▸ **ASSIGNMENT**: Some lines in the material below hold the word "réalisations". Copy all of them.

== == ==

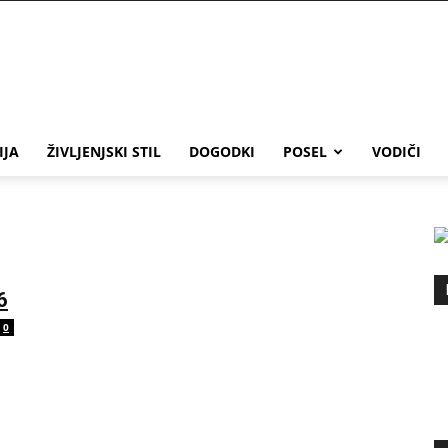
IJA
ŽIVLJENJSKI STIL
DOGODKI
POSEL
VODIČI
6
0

== == ==

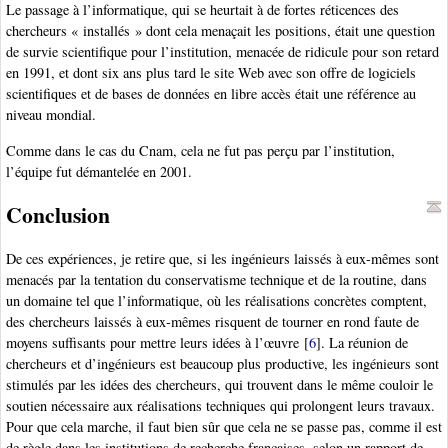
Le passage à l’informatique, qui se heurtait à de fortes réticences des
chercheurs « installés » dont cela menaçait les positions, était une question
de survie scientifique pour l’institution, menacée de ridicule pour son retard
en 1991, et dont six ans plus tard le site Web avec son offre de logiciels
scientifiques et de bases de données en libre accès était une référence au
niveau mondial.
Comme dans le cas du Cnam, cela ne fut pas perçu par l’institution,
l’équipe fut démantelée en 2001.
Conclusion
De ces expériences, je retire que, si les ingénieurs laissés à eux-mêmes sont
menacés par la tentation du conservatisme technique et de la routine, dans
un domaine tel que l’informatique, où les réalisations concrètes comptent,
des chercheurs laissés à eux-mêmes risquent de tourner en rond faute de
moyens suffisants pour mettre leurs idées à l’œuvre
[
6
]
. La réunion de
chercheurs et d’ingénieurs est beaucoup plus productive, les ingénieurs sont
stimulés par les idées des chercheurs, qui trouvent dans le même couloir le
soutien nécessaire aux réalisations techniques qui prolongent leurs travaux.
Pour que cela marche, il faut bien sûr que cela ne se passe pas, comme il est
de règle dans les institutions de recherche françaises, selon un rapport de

== == ==

▸ **SOLVED EXERCISE**:
un domaine tel que l’informatique, où les réalisations concrètes comptent,
soutien nécessaire aux réalisations techniques qui prolongent leurs travaux.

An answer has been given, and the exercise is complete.